Return, word for word, the passage of the brake rotor thread starting with "Does anyone have" and going on through "a Frontier yet.".

START Given text

# Brake Rotors??



## Lex02Frontier (Jan 11, 2005)

I am change the rotors on 02 Frontier for the first time. I have tried to find a Haynes or Chilton's book for assistance but neither one makes a book yet for 02. I can not get the rotors off.

Does anyone have suggestions? Is there a difference b/w 01 & 02?

Thanks,


----------



## Matt93SE (Sep 17, 2003)

the rotor part #s for the '01 and '02 are the same, so the brake system will be the same.

are they just frozen to the hub? pretty common for brake rotors to do that. if there are bolt holes in the face of the rotor, you can stick some screws in there to drive them off the hub.. most of the OEM rotors I've seen have them, but I haven't worked on a Frontier yet.

If not, then you can do the old trick and get out your 10lb sledge.. hit them on the edge of the rotor, going toward the hub. a couple whacks is usually all that's necessary.


I'm assuming they're the same type as the rest of the FWD Nissans in that the rotor just slides off the hub. older chevy and ford trucks, the hub was built into the rotor and you had to change the hub, wheel bearing, rotor, etc all at the same time.
I don't think it's the case on your truck, but without personal experience I can't say for sure.


----------

END Given text
START Dataset records

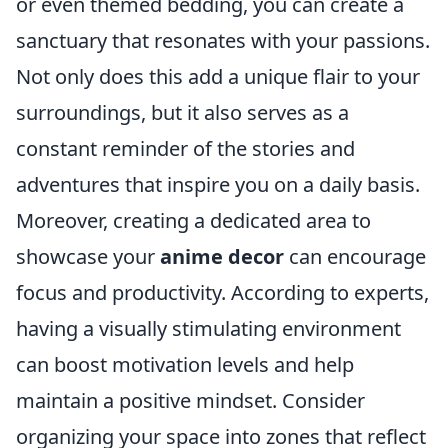
or even themed bedding, you can create a
sanctuary that resonates with your passions.
Not only does this add a unique flair to your
surroundings, but it also serves as a
constant reminder of the stories and
adventures that inspire you on a daily basis.
Moreover, creating a dedicated area to
showcase your
anime decor
can encourage
focus and productivity. According to experts,
having a visually stimulating environment
can boost motivation levels and help
maintain a positive mindset. Consider
organizing your space into zones that reflect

END Dataset records

• **Exercise answer**
Does anyone have suggestions? Is there a difference b/w 01 & 02?

Thanks,


----------



## Matt93SE (Sep 17, 2003)

the rotor part #s for the '01 and '02 are the same, so the brake system will be the same.

are they just frozen to the hub? pretty common for brake rotors to do that. if there are bolt holes in the face of the rotor, you can stick some screws in there to drive them off the hub.. most of the OEM rotors I've seen have them, but I haven't worked on a Frontier yet.